The molecular genetic analysis using PCR-direct sequencing showed no mutations of KIT (exons 9, 11, 13, and 17) and PDGFRA (exons 12 and 18) genes. The positive control of gastric GISTs showed a point mutation of KIT, and negative control of uterine leiomyomas showed no mutations of KIT and PDGFRA.
Discussion
According to WHO criteria [29], small cell carcinoma is defined as a malignant epithelial tumor consisting of small cells with scant cytoplasm, ill-defined cell borders, finely granular nuclear chromatin, and absent or inconspicuous nucleoli. The cells are round, oval and spindle-shaped, nuclear molding is prominent. Necrosis is typically extensive and mitotic count is high. The present case fulfills these criteria, and is compatible with small cell carcinoma. Olfactory neuroblastoma and small round cell tumor such as PNET/Ewing tumor are unlikely in the histology as well as negative immunoreactions to GFAP, neurofilaments, neuroblastoma, and CD99.

▶ **Data shown**:
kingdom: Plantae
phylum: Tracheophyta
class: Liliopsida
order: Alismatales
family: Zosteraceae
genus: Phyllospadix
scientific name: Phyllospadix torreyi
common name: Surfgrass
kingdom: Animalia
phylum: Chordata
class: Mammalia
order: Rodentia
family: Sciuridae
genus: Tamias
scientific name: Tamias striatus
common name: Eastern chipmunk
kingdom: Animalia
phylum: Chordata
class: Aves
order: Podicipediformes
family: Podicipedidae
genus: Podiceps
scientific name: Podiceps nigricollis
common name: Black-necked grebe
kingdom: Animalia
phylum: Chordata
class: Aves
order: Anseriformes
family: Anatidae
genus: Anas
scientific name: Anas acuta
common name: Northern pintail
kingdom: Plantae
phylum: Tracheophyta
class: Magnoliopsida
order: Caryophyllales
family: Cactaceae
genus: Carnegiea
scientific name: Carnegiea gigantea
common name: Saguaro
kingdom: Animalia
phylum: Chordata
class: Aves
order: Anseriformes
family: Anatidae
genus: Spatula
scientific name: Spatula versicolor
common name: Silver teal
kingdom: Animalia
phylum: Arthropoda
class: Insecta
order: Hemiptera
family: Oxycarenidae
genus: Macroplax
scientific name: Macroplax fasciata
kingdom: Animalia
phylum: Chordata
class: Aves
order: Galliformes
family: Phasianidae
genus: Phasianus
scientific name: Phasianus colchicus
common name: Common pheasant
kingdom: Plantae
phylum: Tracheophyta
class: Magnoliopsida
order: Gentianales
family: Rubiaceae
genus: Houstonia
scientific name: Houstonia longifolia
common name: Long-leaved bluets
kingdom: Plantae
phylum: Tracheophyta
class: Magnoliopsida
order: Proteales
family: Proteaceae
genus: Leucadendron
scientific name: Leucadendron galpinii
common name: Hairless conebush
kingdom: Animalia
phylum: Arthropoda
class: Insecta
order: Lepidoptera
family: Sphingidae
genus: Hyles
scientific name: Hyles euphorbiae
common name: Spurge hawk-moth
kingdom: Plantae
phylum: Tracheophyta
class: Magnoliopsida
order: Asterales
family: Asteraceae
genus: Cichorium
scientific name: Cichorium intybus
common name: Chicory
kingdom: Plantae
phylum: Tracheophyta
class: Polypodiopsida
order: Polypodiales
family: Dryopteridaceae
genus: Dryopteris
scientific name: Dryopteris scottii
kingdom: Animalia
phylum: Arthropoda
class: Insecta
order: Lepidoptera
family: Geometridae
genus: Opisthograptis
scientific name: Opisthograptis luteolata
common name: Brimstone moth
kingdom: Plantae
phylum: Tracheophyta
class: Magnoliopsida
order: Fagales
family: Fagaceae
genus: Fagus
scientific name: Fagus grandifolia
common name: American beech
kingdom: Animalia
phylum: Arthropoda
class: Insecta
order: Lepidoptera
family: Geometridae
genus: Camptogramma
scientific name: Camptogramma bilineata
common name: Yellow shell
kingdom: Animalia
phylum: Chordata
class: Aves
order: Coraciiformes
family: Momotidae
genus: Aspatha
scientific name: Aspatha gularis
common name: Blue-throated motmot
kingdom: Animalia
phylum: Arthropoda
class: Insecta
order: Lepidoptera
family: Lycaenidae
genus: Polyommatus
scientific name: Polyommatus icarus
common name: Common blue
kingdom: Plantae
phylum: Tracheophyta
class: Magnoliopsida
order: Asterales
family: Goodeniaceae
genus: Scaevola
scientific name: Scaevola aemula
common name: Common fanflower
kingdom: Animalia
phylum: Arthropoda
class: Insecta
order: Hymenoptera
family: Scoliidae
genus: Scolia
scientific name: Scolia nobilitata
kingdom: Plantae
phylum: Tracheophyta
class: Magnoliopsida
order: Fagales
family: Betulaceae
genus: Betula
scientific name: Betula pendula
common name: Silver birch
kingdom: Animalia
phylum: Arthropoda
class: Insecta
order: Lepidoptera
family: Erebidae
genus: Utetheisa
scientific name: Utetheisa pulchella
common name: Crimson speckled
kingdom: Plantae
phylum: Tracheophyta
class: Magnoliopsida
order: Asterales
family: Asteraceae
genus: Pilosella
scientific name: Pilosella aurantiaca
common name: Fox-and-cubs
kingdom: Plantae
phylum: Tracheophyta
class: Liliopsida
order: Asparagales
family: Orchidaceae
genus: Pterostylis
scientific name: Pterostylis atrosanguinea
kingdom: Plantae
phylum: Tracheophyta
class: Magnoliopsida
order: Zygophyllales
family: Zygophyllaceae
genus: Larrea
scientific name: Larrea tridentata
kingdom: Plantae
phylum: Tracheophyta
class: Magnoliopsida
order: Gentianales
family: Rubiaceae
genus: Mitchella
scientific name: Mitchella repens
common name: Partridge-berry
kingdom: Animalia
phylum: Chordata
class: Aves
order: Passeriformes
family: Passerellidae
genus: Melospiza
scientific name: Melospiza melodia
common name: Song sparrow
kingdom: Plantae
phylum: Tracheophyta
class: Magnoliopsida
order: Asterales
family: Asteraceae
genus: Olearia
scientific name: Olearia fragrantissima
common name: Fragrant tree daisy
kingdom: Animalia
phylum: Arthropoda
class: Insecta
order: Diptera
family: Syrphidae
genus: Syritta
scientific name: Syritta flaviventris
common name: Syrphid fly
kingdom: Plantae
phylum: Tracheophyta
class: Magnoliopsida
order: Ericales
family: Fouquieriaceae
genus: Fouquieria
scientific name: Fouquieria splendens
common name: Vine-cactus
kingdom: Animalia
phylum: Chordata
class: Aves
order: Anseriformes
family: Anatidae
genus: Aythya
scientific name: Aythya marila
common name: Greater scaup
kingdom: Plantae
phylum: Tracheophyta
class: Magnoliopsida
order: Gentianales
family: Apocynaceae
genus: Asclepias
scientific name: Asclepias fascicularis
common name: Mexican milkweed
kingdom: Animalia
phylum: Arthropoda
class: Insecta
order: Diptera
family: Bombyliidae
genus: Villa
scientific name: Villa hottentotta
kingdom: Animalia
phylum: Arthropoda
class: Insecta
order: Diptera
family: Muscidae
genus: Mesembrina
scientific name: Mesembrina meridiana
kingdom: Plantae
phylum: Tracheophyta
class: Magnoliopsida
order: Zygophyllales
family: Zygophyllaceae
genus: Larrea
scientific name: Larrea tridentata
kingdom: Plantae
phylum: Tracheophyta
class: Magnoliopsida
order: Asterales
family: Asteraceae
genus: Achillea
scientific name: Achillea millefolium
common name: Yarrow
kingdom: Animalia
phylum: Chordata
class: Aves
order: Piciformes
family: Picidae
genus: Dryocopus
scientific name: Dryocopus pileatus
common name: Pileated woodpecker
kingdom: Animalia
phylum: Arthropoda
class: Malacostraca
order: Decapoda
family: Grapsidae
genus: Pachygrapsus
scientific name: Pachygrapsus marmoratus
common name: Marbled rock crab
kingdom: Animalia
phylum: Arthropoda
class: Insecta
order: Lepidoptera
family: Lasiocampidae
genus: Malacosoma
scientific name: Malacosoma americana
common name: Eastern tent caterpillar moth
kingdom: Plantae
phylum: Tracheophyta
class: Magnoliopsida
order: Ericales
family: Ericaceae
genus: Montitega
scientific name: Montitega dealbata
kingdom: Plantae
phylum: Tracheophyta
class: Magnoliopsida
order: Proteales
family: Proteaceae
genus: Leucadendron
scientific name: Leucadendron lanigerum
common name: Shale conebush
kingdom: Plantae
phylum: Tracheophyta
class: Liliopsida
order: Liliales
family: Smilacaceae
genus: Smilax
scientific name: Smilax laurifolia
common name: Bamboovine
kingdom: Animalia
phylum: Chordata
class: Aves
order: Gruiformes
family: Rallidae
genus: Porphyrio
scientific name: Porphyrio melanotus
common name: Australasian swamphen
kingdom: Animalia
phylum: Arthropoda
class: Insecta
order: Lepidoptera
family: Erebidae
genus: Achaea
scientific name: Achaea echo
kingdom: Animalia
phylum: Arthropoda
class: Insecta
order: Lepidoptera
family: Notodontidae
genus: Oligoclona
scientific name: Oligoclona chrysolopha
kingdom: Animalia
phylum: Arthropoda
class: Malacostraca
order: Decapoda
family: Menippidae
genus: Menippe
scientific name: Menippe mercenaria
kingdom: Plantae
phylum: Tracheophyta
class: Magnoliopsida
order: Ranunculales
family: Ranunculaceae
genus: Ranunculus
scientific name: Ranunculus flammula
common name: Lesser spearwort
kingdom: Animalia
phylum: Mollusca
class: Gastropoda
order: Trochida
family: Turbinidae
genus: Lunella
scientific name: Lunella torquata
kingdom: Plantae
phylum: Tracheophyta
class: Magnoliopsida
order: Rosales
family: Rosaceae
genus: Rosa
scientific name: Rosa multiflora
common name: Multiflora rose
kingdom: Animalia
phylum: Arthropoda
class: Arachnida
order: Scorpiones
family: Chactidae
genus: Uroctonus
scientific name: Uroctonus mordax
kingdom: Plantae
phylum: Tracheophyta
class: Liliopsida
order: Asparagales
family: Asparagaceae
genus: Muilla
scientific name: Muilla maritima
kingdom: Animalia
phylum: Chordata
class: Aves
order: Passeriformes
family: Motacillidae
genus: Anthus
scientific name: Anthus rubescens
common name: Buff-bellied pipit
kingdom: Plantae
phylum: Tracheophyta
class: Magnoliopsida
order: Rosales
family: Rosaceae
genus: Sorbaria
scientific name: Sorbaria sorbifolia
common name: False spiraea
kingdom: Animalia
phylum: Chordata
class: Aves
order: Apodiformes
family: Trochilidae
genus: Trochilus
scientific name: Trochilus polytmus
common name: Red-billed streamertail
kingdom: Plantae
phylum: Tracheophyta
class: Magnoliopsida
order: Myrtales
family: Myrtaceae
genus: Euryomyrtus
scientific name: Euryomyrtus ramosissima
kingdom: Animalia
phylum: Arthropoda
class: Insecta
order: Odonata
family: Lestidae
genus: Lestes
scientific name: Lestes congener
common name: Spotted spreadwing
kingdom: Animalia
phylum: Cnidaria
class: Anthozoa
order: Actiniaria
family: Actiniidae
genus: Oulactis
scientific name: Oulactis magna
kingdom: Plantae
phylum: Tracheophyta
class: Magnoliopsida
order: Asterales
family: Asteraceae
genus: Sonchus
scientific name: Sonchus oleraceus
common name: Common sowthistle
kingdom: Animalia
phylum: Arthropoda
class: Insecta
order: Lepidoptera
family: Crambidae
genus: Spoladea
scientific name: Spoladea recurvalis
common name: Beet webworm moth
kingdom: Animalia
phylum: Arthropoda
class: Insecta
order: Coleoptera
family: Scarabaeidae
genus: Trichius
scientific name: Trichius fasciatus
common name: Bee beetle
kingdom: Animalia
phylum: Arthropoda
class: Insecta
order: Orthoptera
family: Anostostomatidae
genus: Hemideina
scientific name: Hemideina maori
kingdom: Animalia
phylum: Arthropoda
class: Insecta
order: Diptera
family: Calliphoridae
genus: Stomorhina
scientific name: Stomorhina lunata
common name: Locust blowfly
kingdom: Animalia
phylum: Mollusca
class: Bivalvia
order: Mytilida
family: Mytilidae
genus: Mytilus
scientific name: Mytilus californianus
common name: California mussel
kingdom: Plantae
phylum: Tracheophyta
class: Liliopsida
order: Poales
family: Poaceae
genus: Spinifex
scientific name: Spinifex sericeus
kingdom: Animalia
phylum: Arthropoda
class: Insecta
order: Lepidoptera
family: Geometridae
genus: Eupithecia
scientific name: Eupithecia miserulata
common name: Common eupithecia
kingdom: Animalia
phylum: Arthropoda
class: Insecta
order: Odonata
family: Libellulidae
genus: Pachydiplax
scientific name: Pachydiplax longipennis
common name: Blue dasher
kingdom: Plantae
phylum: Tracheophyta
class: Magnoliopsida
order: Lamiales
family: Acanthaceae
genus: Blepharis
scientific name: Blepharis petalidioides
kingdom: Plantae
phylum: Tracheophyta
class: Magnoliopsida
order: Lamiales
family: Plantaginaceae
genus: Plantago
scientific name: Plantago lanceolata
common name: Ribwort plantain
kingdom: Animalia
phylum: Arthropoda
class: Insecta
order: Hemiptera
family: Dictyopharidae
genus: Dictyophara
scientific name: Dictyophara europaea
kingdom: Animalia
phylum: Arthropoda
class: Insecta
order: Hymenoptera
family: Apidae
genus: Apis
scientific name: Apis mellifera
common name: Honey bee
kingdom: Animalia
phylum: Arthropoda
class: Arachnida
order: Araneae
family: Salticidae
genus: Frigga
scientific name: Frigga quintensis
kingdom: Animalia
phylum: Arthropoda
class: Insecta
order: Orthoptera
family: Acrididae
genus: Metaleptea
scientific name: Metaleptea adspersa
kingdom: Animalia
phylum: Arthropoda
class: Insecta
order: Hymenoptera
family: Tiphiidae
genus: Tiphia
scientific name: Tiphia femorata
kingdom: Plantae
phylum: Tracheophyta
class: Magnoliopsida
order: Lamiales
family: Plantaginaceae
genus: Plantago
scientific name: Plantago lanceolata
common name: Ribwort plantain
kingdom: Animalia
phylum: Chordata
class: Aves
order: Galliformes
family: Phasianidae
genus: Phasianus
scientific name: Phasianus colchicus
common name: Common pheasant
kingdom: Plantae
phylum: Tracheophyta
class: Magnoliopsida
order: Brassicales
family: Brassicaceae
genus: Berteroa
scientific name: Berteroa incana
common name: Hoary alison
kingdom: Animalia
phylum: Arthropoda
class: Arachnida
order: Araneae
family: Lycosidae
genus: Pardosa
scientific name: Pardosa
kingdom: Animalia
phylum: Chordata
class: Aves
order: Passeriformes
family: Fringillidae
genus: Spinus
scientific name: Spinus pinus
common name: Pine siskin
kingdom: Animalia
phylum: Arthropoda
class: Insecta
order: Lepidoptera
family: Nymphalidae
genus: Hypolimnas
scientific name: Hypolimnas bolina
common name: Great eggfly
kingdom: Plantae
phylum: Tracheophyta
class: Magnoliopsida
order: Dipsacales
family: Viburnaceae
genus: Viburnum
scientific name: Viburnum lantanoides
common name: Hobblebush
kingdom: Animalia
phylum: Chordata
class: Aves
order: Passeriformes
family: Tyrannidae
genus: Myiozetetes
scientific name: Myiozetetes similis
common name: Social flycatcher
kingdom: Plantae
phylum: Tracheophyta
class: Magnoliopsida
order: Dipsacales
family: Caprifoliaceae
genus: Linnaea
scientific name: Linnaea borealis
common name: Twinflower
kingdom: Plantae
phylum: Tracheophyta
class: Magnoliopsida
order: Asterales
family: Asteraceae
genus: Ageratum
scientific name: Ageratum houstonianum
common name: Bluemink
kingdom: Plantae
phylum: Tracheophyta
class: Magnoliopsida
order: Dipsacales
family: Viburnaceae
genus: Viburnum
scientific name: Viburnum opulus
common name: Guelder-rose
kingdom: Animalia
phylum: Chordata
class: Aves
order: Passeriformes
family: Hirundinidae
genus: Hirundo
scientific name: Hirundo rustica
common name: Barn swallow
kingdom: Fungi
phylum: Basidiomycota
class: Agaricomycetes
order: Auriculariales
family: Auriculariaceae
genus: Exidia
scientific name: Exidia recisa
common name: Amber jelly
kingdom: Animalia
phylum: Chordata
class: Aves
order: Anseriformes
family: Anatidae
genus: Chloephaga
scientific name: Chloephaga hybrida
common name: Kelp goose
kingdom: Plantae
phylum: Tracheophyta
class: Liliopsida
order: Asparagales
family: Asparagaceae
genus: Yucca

▶ **Exercise**: Continue the case report on small cell carcinoma, picking up right after the sentence that ends "neuroblastoma, and CD99."

▶ **Output for this task**:
More than 90 % of small cell carcinoma has neuroendocrine features [29]. The present case also showed neuroendocrine features (positive synaptophysin and CD56). Small cell carcinoma is positive for CK [30]. The present case was positive for only CK18 and negative for vimentin. This indicates that the present case is epithelial malignancy. CK profile is not well known in small cell carcinoma. More studies on CK profile are required in small cell carcinoma.
The present case was positive for bcl-2. Bcl-2 is expressed in 100% in KIT-positive SCLC [31]. The present case was negative for TTF-1. TTF-1 is expressed in 44% in extrapulmonary small cell carcinoma [11].
Small cell carcinoma can occur in any organ, although the vast majority occurs in the lung. In general, small cell carcinoma is a very aggressive tumor with a poor prognosis. In the present case, the patient now is treated with cisplatin-based chemotherapy and radiation. However, the prognosis seems poor.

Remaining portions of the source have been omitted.